PEVS 2022 mengikuti rangkaian merek roda empat, mulai dari mobil penumpang seperti DFSK dan Wuling hingga kendaraan niaga seperti bus MAB hingga truk listrik dari Fuso.

Sementara itu, menyusul Erolis, Nozomi, Rakata, Smoot EV, dan Trolis, perseroan berencana memperkenalkan rangkaian produk dalam negeri, mulai dari kendaraan listrik yang mendukung keluarga kendaraan roda dua dan niaga, serta merek suku cadang seperti Birubatt, Fixio, dan Oyika. terhadap produk dalam negeri. inovasi.

Perusahaan Listrik Negara (PLN), badan usaha milik negara tidak ketinggalan, mendukung penuh acara tersebut sebagai sponsor. Di era kendaraan listrik, PEVS 2022 juga mengajak komunitas kendaraan listrik untuk meramaikan acara tersebut.

Rudi MF, General Manager Show Organizer Dyandra Promosindo, mengatakan: “Kami mengajak seluruh pecinta otomotif untuk menghidupkan kembali PEVS yang penuh inovasi. Pengunjung akan dididik dan berpengalaman menjelajahi pameran berkonsep futuristik ini.” kata Rudi.

Selama 10 hari periode pameran, acara PEVS 2022 diharapkan dapat meningkatkan kesadaran dan antusiasme masyarakat terhadap kendaraan listrik, dan produsen mobil lokal akan merevitalisasi industri kendaraan listrik sesuai fokus pemerintah dan mempromosikan produk lokal.

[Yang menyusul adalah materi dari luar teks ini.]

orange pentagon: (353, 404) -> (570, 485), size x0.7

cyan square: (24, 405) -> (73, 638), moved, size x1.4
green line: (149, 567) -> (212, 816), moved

Penjualan kendaraan listrik di Indonesia masih belum sebesar kendaraan konvensional seperti bensin atau solar. Salah satu alasannya adalah harganya yang masih mahal dibandingkan dengan kendaraan lain.

Dalam konferensi tersebut, Johannes Nangui, Ketua Umum Gabungan Industri Kendaraan Bermotor Indonesia (Gaikindo), mengatakan, “Kalau mobil mesin pembakaran dalam Rp 250 juta, sekarang sederhana. Kalau harganya berubah menjadi Rp 600 juta, siapa yang akan membelinya? Dia?” Jakarta Week Event Automotive (JAW) 2022, Selasa (15/3/2022).

Nangui mengatakan saat kendaraan listrik pertama kali masuk ke Indonesia, harganya bisa mencapai Rp 1 miliar.

Namun, harga resminya saat ini mulai Rp 600 juta. Jadi perbedaannya sekarang hanya 2x, bukan 4x saat pertama kali diluncurkan.

“Makanya kita mau harga terus turun seiring kemajuan teknologi. Misalnya tahun 1995 harga handphone mencapai 15 juta rupiah. Siapa saja bisa beli, tapi sekarang murah.” dikatakan.

Sementara itu, dari sisi pendapatan per kapita masyarakat Indonesia masih berada di kisaran $600 per tahun.

Nantinya, ketika angka ini meningkat dari $5.000 menjadi $6.000, penjualan kendaraan listrik juga akan semakin banyak.

Karena itu, mobil yang laris di Indonesia harganya kurang dari 250 juta rupiah. Dan jika pendapatan per kapita antara $5.000 dan $6.000, harganya bisa di bawah 500 juta rupee. Sampai , “

Tinggalkan Balasan

Alamat email Anda tidak akan dipublikasikan.